A vice-presidenta do SINTESE, Leila Moraes, atribui a nota baixa da gestão de Fábio Mitidieri à falta de investimento e ao desrespeito aos direitos dos educadores. “A nota de 1,67 é um reflexo do desinteresse em negociar e do desrespeito aos direitos dos professores, resultando em uma perda salarial superior a 54%, além do descaso em relação ao investimento adequado na educação. Esperamos que os órgãos competentes tomem providências”, enfatiza Moraes.
Classificação dos Municípios em Sergipe
No que diz respeito à avaliação dos municípios, o pior desempenho ficou com Canindé de São Francisco, que obteve a nota de 1,15. Em sequência, Pacatuba e Nossa Senhora do Socorro tiveram notas de 1,25 e 1,37, respectivamente. Os prefeitos dessas cidades aprovaram Projetos de Lei que desconsideram a carreira dos professores, gerando perdas de direitos sem precedentes em Sergipe.
Além disso, outros quatro municípios tiveram notas inferiores a 2,0: Tomar do Geru (1,50), Aquidabã (1,52), Santana do São Francisco (1,62) e Tobias Barreto (1,64). Por outro lado, as melhores notas foram obtidas por Itabaiana (5,55), Muribeca (5,52), Estância (5,42), Pinhão (5,22) e Pedra Mole (5,0).

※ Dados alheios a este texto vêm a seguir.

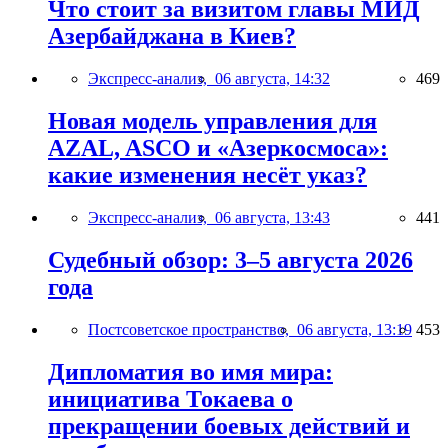
Что стоит за визитом главы МИД
Азербайджана в Киев?
Экспресс-анализ,
06 августа, 14:32
469
Новая модель управления для
AZAL, ASCO и «Азеркосмоса»:
какие изменения несёт указ?
Экспресс-анализ,
06 августа, 13:43
441
Судебный обзор: 3–5 августа 2026
года
Постсоветское пространство,
06 августа, 13:19
453
Дипломатия во имя мира:
инициатива Токаева о
прекращении боевых действий и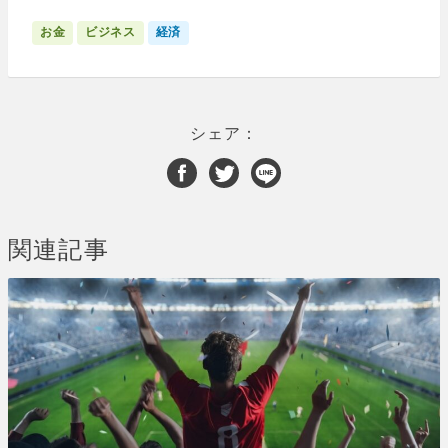
お金
ビジネス
経済
シェア：
関連記事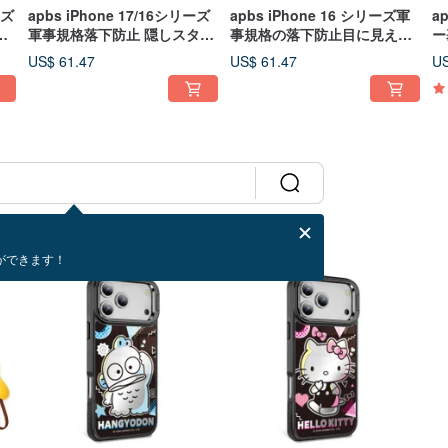
ーズ
apbs iPhone 17/16シリーズ
apbs iPhone 16 シリーズ軍
a
な
軍事規格落下防止 隠しスタン
事規格の落下防止目に見えな
ー
-
ド付きMagsafe対応スマホケ
いスタンド磁気電話ケース -
付
US$ 61.47
US$ 61.47
US
ース - 選べる豊富なデザイン3
複数の写真オプション 2
ン
ン
ができます！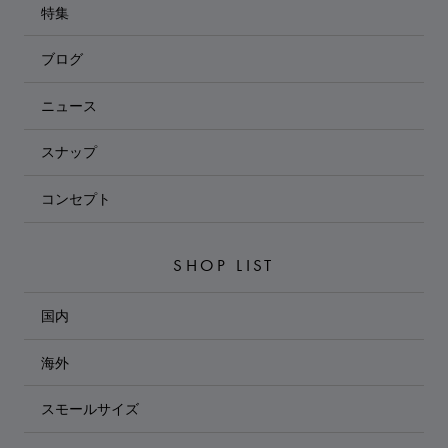
特集
ブログ
ニュース
スナップ
コンセプト
SHOP LIST
国内
海外
スモールサイズ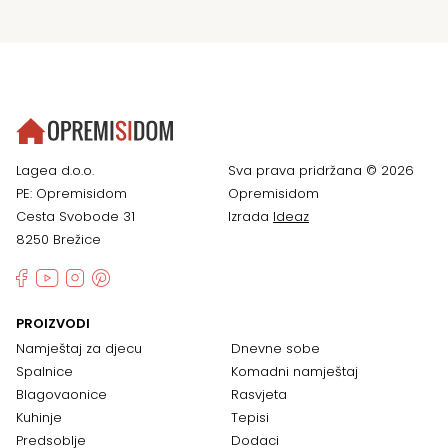
Lagea d.o.o.
Sva prava pridržana © 2026
PE: Opremisidom
Opremisidom
Cesta Svobode 31
Izrada
Ideaz
8250 Brežice
PROIZVODI
Namještaj za djecu
Dnevne sobe
Spalnice
Komadni namještaj
Blagovaonice
Rasvjeta
Kuhinje
Tepisi
Predsoblje
Dodaci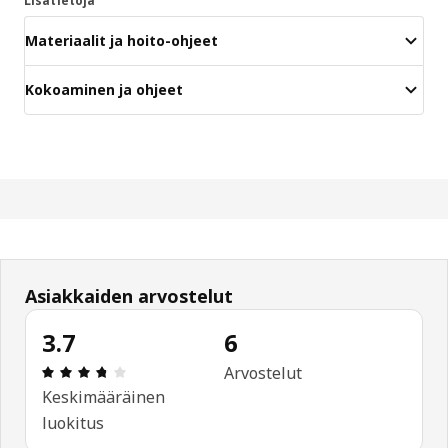
Lisätietoja
Materiaalit ja hoito-ohjeet
Kokoaminen ja ohjeet
Asiakkaiden arvostelut
3.7
6
: 3.7 / 5 tähteä. Arvostelut yhteensä: 6
Arvostelut
Keskimääräinen
luokitus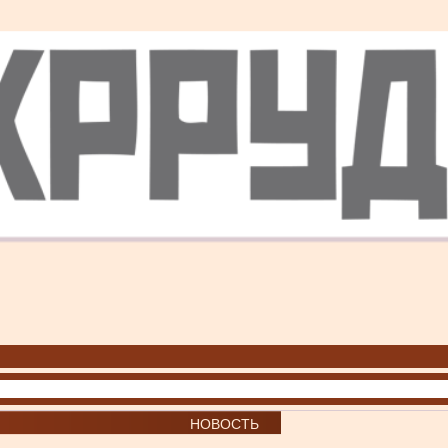
НОВОСТЬ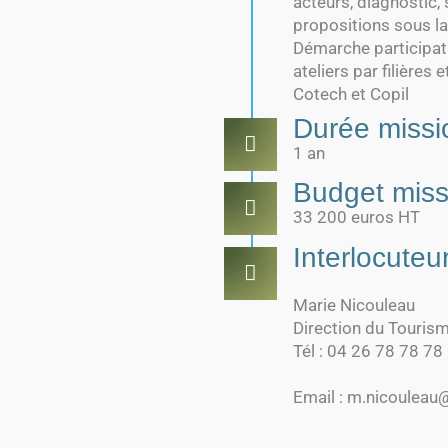
acteurs, diagnostic, 
propositions sous la
Démarche participati
ateliers par filières 
Cotech et Copil
Durée missi
1 an
Budget miss
33 200 euros HT
Interlocuteur
Marie Nicouleau
Direction du Touri
Tél : 04 26 78 78 78
Email : m.nicouleau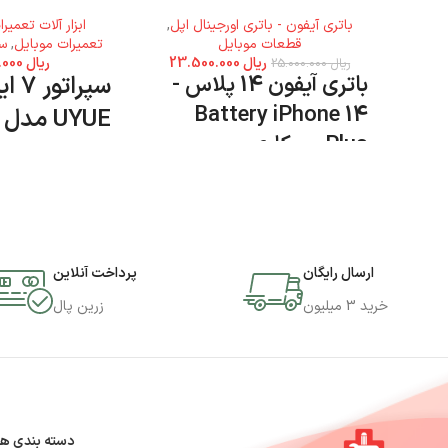
باتری آیفون - باتری اورجینال اپل
,
ابزار آلات تعمیر
قطعات موبایل
تعمیرات موبایل
,
سپ
ریال
23.500.000
ریال
89.000.000
ریال
25.000.000
باتری آیفون 14 پلاس -
سپراتو
Battery iPhone 14
UYUE مدل 948T
Plus - روکاری
مدل 948T دا
جی اس ام پارسه مرا
محصول را تهیه کنید
ارسال رایگان
پرداخت آنلاین
خرید 3 میلیون
زرین پال
دسته بندی ها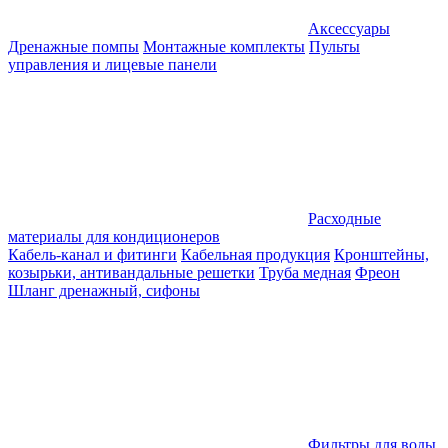
Аксессуары
Дренажные помпы
Монтажные комплекты
Пульты
управления и лицевые панели
Расходные
материалы для кондиционеров
Кабель-канал и фитинги
Кабельная продукция
Кронштейны,
козырьки, антивандальные решетки
Труба медная
Фреон
Шланг дренажный, сифоны
Фильтры для воды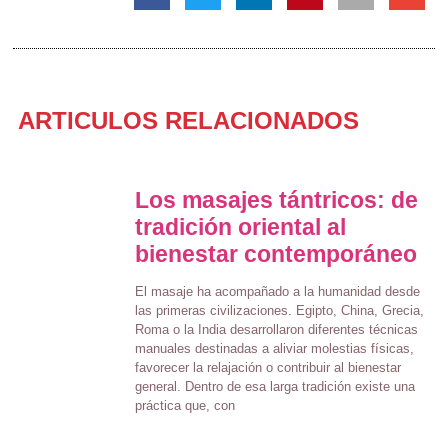
ARTICULOS RELACIONADOS
Los masajes tántricos: de
tradición oriental al
bienestar contemporáneo
El masaje ha acompañado a la humanidad desde
las primeras civilizaciones. Egipto, China, Grecia,
Roma o la India desarrollaron diferentes técnicas
manuales destinadas a aliviar molestias físicas,
favorecer la relajación o contribuir al bienestar
general. Dentro de esa larga tradición existe una
práctica que, con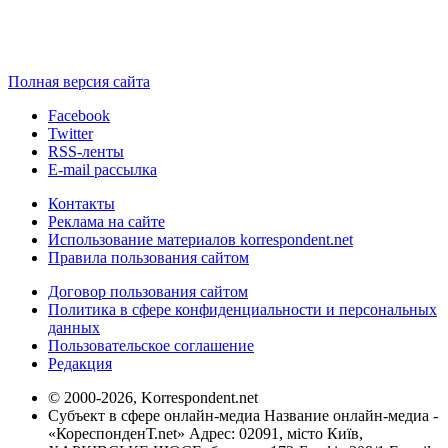
Полная версия сайта
Facebook
Twitter
RSS-ленты
E-mail рассылка
Контакты
Реклама на сайте
Использование материалов korrespondent.net
Правила пользования сайтом
Договор пользования сайтом
Политика в сфере конфиденциальности и персональных
данных
Пользовательское соглашение
Редакция
© 2000-2026, Korrespondent.net
Субъект в сфере онлайн-медиа Название онлайн-медиа -
«КореспонденТ.net» Адрес: 02091, місто Київ,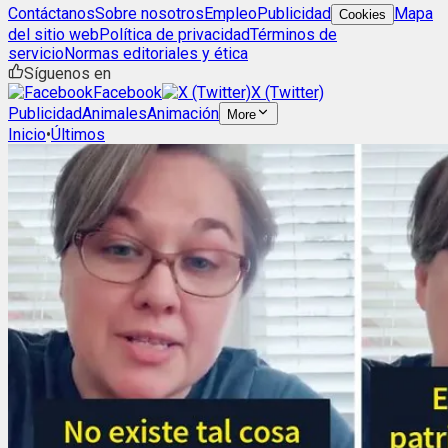
Contáctanos
Sobre nosotros
Empleo
Publicidad
Mapa
Cookies
del sitio web
Política de privacidad
Términos de
servicio
Normas editoriales y ética
Síguenos en
Facebook
X (Twitter)
Publicidad
Animales
Animación
More
Inicio
•
Últimos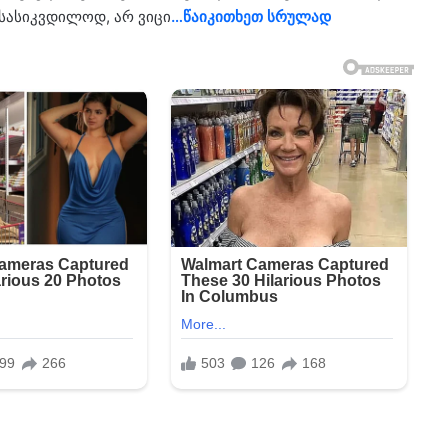
 სა­სიკ­ვდი­ლოდ, არ ვიცი
…წა­ი­კი­თხეთ სრუ­ლად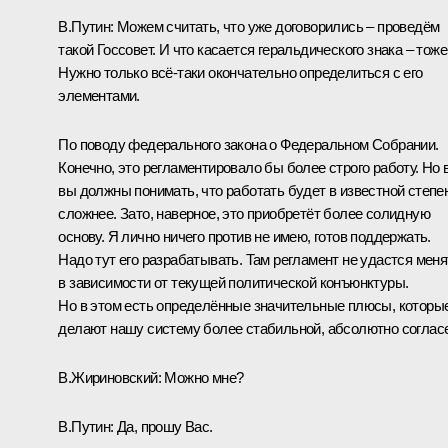
В.Путин:
Можем считать, что уже договорились – проведём
такой Госсовет. И что касается геральдического знака – тоже
Нужно только всё‑таки окончательно определиться с его
элементами.
По поводу федерального закона о Федеральном Собрании.
Конечно, это регламентировало бы более строго работу. Но 
вы должны понимать, что работать будет в известной степе
сложнее. Зато, наверное, это приобретёт более солидную
основу. Я лично ничего против не имею, готов поддержать.
Надо тут его разрабатывать.
Там регламент не удастся меня
в зависимости от текущей политической конъюнктуры.
Но в этом есть определённые значительные плюсы, которы
делают нашу систему более стабильной, абсолютно соглас
В.Жириновский
:
Можно мне?
В.Путин:
Да, прошу Вас.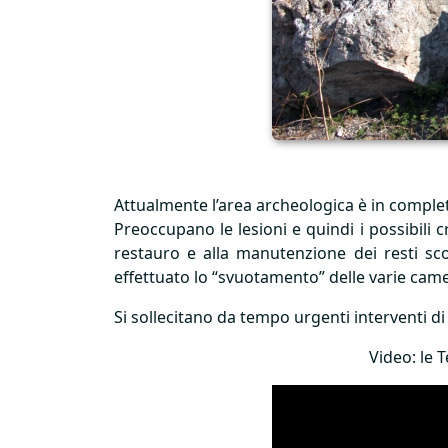
Attualmente l’area archeologica è in comple
Preoccupano le lesioni e quindi i possibili c
restauro e alla manutenzione dei resti sc
effettuato lo “svuotamento” delle varie cam
Si sollecitano da tempo urgenti interventi d
Video: le 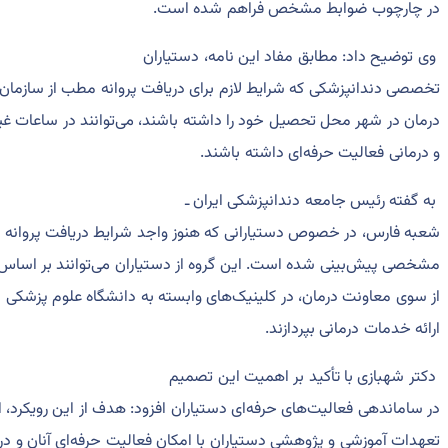
در چارچوب ضوابط مشخص فراهم شده است.
وی توضیح داد: مطابق مفاد این نامه، دستیاران
تخصصی دندانپزشکی که شرایط لازم برای دریافت پروانه مطب از سازمان
درمان در شهر محل تحصیل خود را داشته باشند، می‌توانند در ساعات 
و درمانی فعالیت حرفه‌ای داشته باشند.
به گفته رئیس جامعه دندانپزشکی ایران ـ
شعبه فارس، در خصوص دستیارانی که هنوز واجد شرایط دریافت پروانه م
مشخصی پیش‌بینی شده است. این گروه از دستیاران می‌توانند بر اساس
از سوی معاونت درمان، در کلینیک‌های وابسته به دانشگاه علوم پزشک
ارائه خدمات درمانی بپردازند.
دکتر شهبازی با تأکید بر اهمیت این تصمیم
در ساماندهی فعالیت‌های حرفه‌ای دستیاران افزود: هدف از این رویکرد، ا
تعهدات آموزشی و پژوهشی دستیاران با امکان فعالیت حرفه‌ای آنان و در 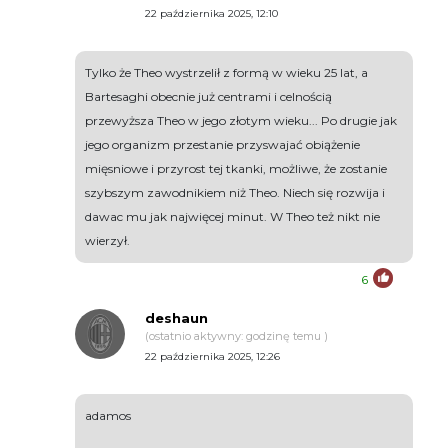
22 października 2025, 12:10
Tylko że Theo wystrzelił z formą w wieku 25 lat, a
Bartesaghi obecnie już centrami i celnością
przewyższa Theo w jego złotym wieku... Po drugie jak
jego organizm przestanie przyswajać obiążenie
mięsniowe i przyrost tej tkanki, możliwe, że zostanie
szybszym zawodnikiem niż Theo. Niech się rozwija i
dawac mu jak najwięcej minut. W Theo też nikt nie
wierzył.
6
deshaun
(ostatnio aktywny: godzinę temu )
22 października 2025, 12:26
adamos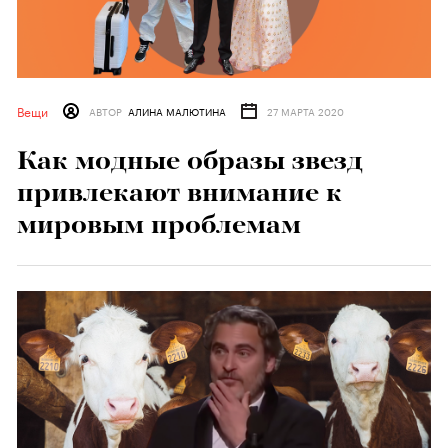
Вещи
АВТОР
АЛИНА МАЛЮТИНА
27 МАРТА 2020
Как модные образы звезд
привлекают внимание к
мировым проблемам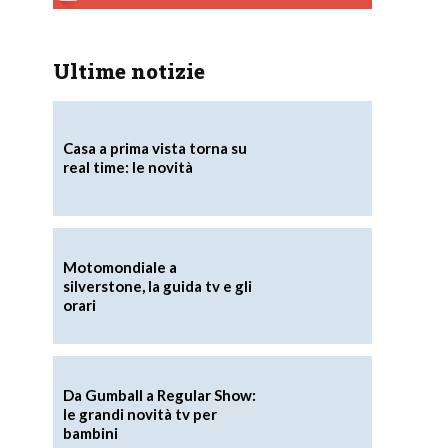
Ultime notizie
Casa a prima vista torna su
real time: le novità
Motomondiale a
silverstone, la guida tv e gli
orari
Da Gumball a Regular Show:
le grandi novità tv per
bambini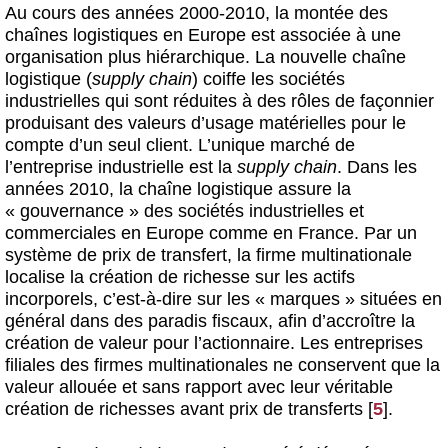
Au cours des années 2000-2010, la montée des
chaînes logistiques en Europe est associée à une
organisation plus hiérarchique. La nouvelle chaîne
logistique (
supply chain
) coiffe les sociétés
industrielles qui sont réduites à des rôles de façonnier
produisant des valeurs d’usage matérielles pour le
compte d’un seul client. L’unique marché de
l’entreprise industrielle est la
supply chain
. Dans les
années 2010, la chaîne logistique assure la
« gouvernance » des sociétés industrielles et
commerciales en Europe comme en France. Par un
système de prix de transfert, la firme multinationale
localise la création de richesse sur les actifs
incorporels, c’est-à-dire sur les « marques » situées en
général dans des paradis fiscaux, afin d’accroître la
création de valeur pour l’actionnaire. Les entreprises
filiales des firmes multinationales ne conservent que la
valeur allouée et sans rapport avec leur véritable
création de richesses avant prix de transferts
[
5
]
.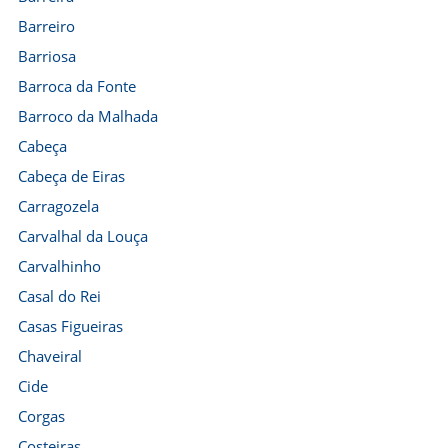
Barreiro
Barriosa
Barroca da Fonte
Barroco da Malhada
Cabeça
Cabeça de Eiras
Carragozela
Carvalhal da Louça
Carvalhinho
Casal do Rei
Casas Figueiras
Chaveiral
Cide
Corgas
Costeiras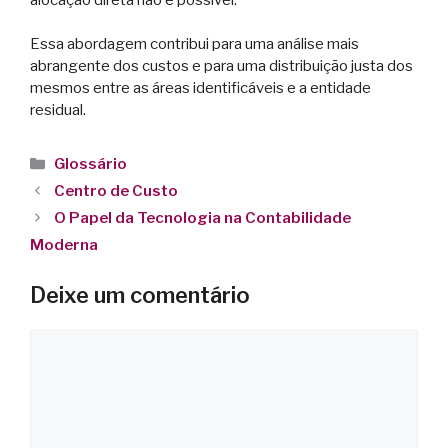
Essa abordagem contribui para uma análise mais
abrangente dos custos e para uma distribuição justa dos
mesmos entre as áreas identificáveis e a entidade
residual.
Glossário
Centro de Custo
O Papel da Tecnologia na Contabilidade
Moderna
Deixe um comentário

“As notas apresentadas refletem um estudo rigoroso da legislação educacional, e, como resultado, a maioria dos gestores foi reprovada no que diz respeito ao direito à educação e ao respeito ao magistério. Isso indica que 2026 será um ano de intensas lutas para reverter essa situação. É fundamental que os gestores municipais enxerguem a educação como uma prioridade para o desenvolvimento de suas cidades e cumpram a legislação vigente”, conclui o presidente do SINTESE, Roberto Silva.